SIBENIK, Croatia — Some damn fool thing in the Balkans.
That is the answer Bismarck gave when he was asked what might spark an uncontrollable military conflict in Europe. Years later his prophecy was realized with tragic implications. Some damn fool thing in the Balkans — in that case the assassination of Archduke Frank Ferdinand and his wife Sophie at Sarajevo, less than five hours by motorcar from here — began the Great War. It took another generation for that war, which stretched form 1914 to 1918, to require the wide use of an ominous Roman numeral.
Now, some damn fool thing in East Asia, involving some damn fool in Pyongyang, threatens to unleash another war, the most dreaded of all military conflicts, one perhaps involving nuclear weapons and a third set of Roman numerals.
The world shudders — and gropes for historical antecedents. The most obvious one occurred 55 years ago, with the Cuban Missile Crisis, when the two great powers of the time, the Soviet Union and the United States, went eyeball to eyeball — the phrase is attributed to Dean Rusk, the American secretary of state — before Nikita Khrushchev blinked and began the long process of removing nuclear weapons from the island 90 miles from Florida.
But like most comparisons, it is an imperfect one. The two near-combatants of 1962 were superpowers led by rational men, aware of the consequences, knowledgeable about each other — they had met in Vienna more than a year earlier — and respectful of diplomatic norms. The least experienced of the two, the callow American president, had been beaten up at the summit but, nonetheless, John F. Kennedy knew something about how the world worked. Indeed, while Americans like to quote his “ask-not” riff in his eloquent inaugural address, the more relevant phrase may be this one: “Let us never negotiate out of fear, but let us never fear to negotiate.”
Fortunately, the cooler heads in President Kennedy’s successor administration of today apparently heed the back half of that sentence.
There may be no crisp antecedents to the current crisis, but there are historical lessons that can shape our perspectives as the situation works its way to resolution or confrontation, and some of them come from the Balkans, an area as full of damn fools as any. Here we can start to apprehend one of the signature elements of the Korea situation.
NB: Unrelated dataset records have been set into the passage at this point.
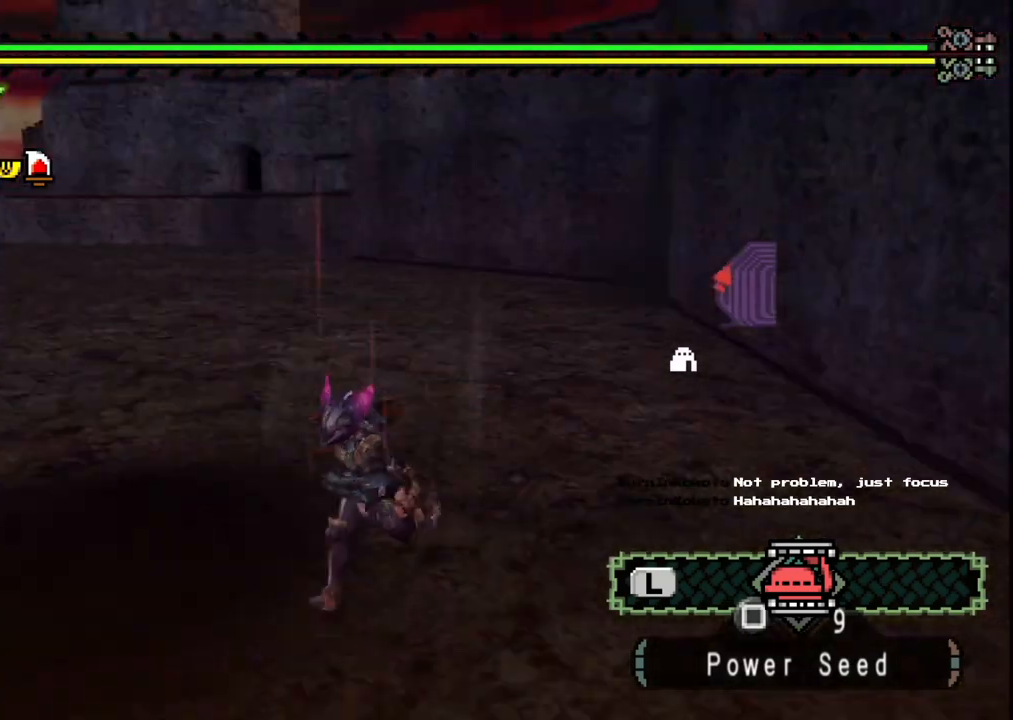
{"dt_ms": 500, "buttons": [], "left_stick": "down-left", "right_stick": "center", "events": []}
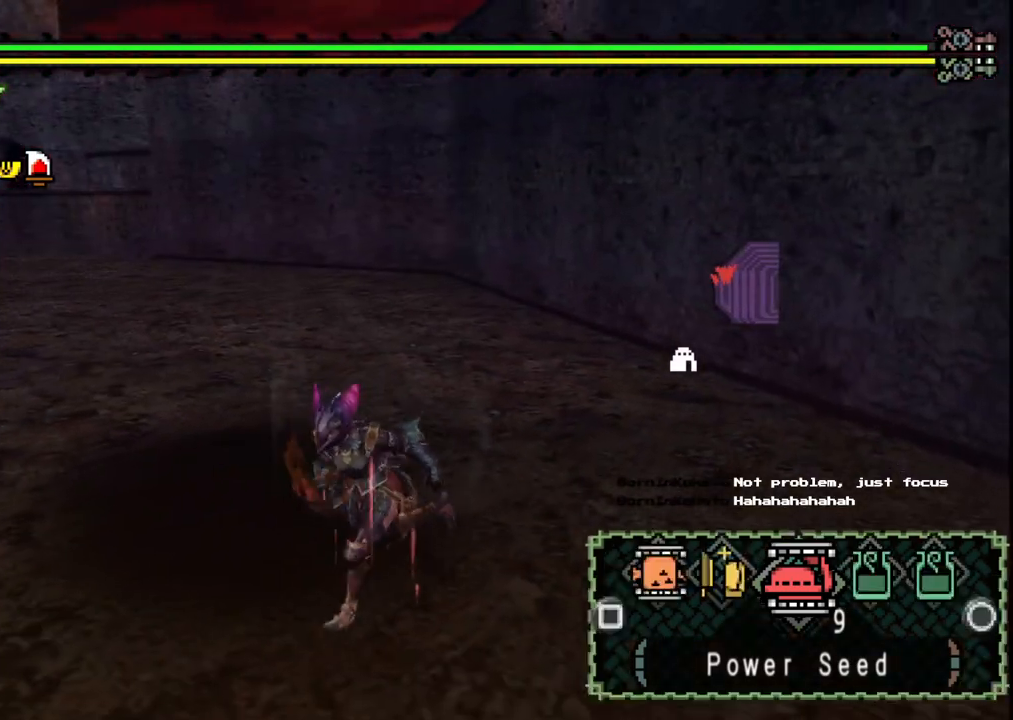
{"dt_ms": 500, "buttons": [], "left_stick": "down-left", "right_stick": "center", "events": [[67, "left_stick", "left"], [300, "X", "down"], [400, "X", "up"], [400, "left_stick", "down-left"]]}
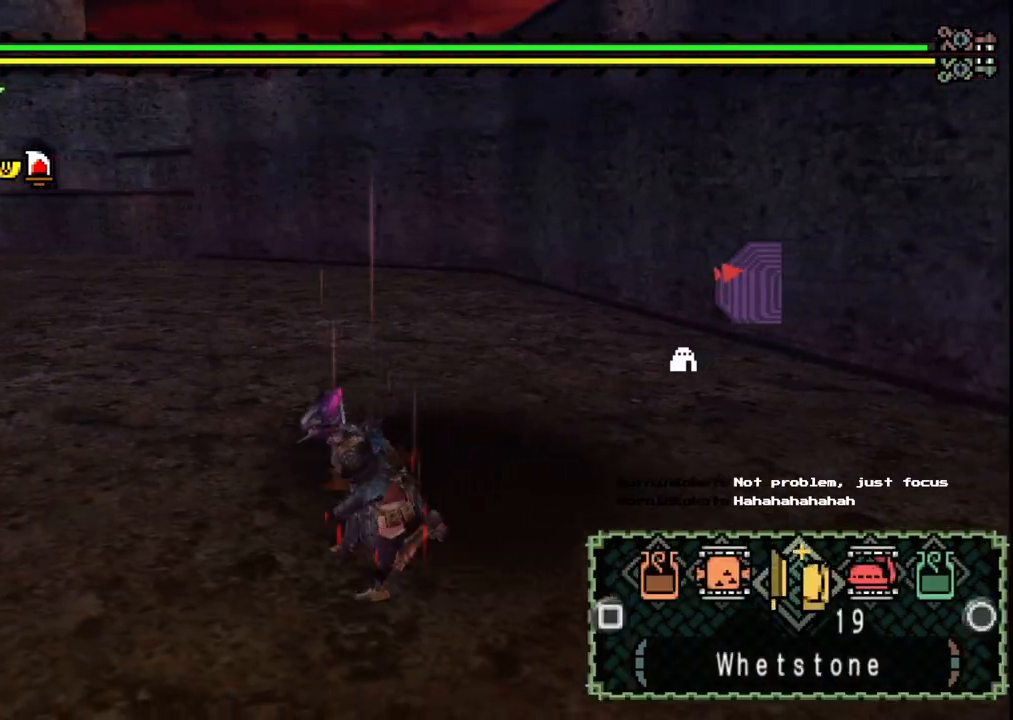
{"dt_ms": 500, "buttons": [], "left_stick": "down", "right_stick": "center", "events": [[483, "left_stick", "down"]]}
The beginning of understanding the Balkans is the notion of the difference between countries and nations. Postwar Yugoslavia — which encompassed Croatia along with Macedonia, Montenegro, Serbia, Slovenia, and Bosnia/Hercegovina — was a country. But it was composed of many nations — and languages, some using the Latin alphabet, some the Cyrillic. Some of its residents spoke Italian, and indeed much of the fruit in the street markets of Slovenia today comes from Italy. This hodgepodge in defiance of history was not a 20th-century invention. The old Hapsburg monarchy, which ruled from Tyrol in the west to Transylvania in the east, was an uneasy construct consisting of Germans, Magyars, Czechs, Slovaks, Croats, Serbs, Slovenians, Italians, Romanians, Poles, and some Russians.
At the heart of the Korea issue is not so much North Korea’s resentment of the United States as its resentment of South Korea — and the irrepressible desire to reunify Korea, a nation split into two countries since the uneasy end of the Korean War. One of the diplomatic initiatives proffered by South Korean President Moon Jae-in is to begin talks to reunify not the Korean Peninsula but, as a small step, to reunify families divided by the Korean War, which began two-thirds of a century ago.
President Kennedy distributed Barbara Tuchman’s “The Guns of August” to his top aides so they would understand the danger of rhetorical tinder, along with the peril inherent in alliances that promised Russia to side with Serbia in 1914 while Germany sided with Austria-Hungary and while France acted on its alliance with Russia.
The South Korean president is urging a one-two nonviolent punch of diplomacy and sanctions, a combination that clearly is being pursued by China, which has begun enforcing trade measures that will deprive North Korea of an additional $1 billion — a loss its severely beleaguered economy can hardly bear. Still, planning for harsher measures continues apace. “We are preparing a military option in case such efforts fail,” said Gen. Joseph F. Dunford, Jr., chairman of the Joint Chiefs of Staff.
American and South Korean forces are to begin military exercises in the region within days. These exercises, years in the planning, are not a response to the summer crisis. But they could provide a flashpoint — the “some damn fool” incident — if Kim Jong Un is looking for a provocation.